Cornell alumni who spoke at the summit had distinguished entrepreneurial records that varied by type and level of success.

Jennifer Dulski ’93, MBA ’99 spoke about her experience starting a company after years working at Yahoo! Dulski said her first venture was unsuccessful but that her second venture — The Dealmap, a website that offered hundreds of thousands of daily deals — took off and was subsequently purchased by Google. Dulski, who is currently the global head of product search, shopping and product management at Google, said she had learned to trust her instincts and enjoy the ride.

The final speaker of the conference, Scott Belski ’02, founder and CEO of Behance, an online platform that allows users to showcase their creative work, spoke about how to turn ideas into reality. One of his tips for entrepreneurs was to transform doubts into confidence.

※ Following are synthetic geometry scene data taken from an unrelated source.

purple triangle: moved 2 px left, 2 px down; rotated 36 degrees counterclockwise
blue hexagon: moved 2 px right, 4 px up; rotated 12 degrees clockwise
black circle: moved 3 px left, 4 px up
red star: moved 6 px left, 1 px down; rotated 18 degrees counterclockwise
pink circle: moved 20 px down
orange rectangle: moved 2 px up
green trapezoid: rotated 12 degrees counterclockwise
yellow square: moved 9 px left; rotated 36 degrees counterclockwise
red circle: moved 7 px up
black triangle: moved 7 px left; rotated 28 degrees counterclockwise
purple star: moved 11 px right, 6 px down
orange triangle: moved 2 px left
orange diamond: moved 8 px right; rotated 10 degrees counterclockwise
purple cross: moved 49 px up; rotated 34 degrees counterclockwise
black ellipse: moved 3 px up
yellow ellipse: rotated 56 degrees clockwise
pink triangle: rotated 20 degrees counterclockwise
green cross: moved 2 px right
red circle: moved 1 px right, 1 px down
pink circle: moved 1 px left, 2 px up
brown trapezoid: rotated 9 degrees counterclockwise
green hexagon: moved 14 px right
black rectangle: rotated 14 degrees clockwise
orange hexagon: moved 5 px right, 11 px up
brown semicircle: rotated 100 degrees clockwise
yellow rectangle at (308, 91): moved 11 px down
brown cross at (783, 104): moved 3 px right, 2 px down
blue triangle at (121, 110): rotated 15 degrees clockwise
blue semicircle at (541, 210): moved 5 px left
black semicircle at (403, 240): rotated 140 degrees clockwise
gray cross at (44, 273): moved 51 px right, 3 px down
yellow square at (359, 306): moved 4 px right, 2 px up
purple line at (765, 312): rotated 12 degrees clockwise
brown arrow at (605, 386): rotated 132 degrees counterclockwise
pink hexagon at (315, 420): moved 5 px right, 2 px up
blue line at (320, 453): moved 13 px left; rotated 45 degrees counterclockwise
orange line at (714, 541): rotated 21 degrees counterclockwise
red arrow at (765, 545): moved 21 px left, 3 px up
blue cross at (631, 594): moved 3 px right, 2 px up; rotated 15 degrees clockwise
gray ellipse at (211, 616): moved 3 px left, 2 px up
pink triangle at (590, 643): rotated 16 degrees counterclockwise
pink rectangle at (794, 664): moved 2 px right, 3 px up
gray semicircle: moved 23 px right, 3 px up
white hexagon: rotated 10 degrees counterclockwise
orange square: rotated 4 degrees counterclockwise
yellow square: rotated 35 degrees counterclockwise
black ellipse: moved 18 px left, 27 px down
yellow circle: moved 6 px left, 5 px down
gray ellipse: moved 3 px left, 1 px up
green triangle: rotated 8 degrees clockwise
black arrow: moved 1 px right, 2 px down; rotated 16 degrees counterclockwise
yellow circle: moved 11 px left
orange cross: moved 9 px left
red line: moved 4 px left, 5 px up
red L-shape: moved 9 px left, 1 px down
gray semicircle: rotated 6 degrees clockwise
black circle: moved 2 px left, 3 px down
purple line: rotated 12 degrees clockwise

“If everyone tells you you’re crazy, you’re either crazy or you’re really onto something,” Belski said.

John Jaquette, director of Entrepreneurship@Cornell, said the idea for the summit was inspired by an annual event of the same name the organization has sponsored for the last 15 years at Cornell. He said he hoped the summit would similarly help grow the entrepreneurship community in New York City.

Jaquette described the event as “hugely successful.”

“We’ve received so many emails and calls about how happy alumni were to be there,” Jacquette said. “The speakers were engaging, entertaining and informative and provided a wide range of perspectives. The whole event exceeded our expectations: We knew it was going to be very good, but the response has been tremendous.”

Jaquette said that there is a “strong possibility” that the summit will happen again next year.

The summit provided a great opportunity for networking, according to Bob Forness ’87, an investor in addition to his day job as the managing partner of an insurance firm.

“I’ve already followed up with three to five different connections I made at the conference,” Forness said. “I don’t know if it will result in a deal being done, but they were good contacts to make and hopefully will lead to something in the future.”

Forness praised the conference’s organization, and in particular noted the quality of the speakers.

“To have that many individuals from that many entrepreneurial walks of life and have them each give very focused and interesting descriptions of what it takes to be a successful entrepreneur and use their personal case studies was great,” Forness said.

Cornell’s own entrepreneurial venture was discussed at the summit when Dean of CornellNYC Tech Dan Huttenlocher and Dean of Engineering Lance Collins spoke about the CornellNYC Tech project and its focus on building a new technology culture oriented towards entrepreneurism.

Jaquette said that the missions of the Entrepreneurship Summit and CornellNYC Tech overlap.

“Entrepreneurship is a key factor in the New York City tech campus, and it’s integrated in all they do,” Jaquette said. “One of their first employees was their entrepreneurial officer, Greg Pass, who is working on building partnerships with entrepreneurial businesses and startups in New York City right now.”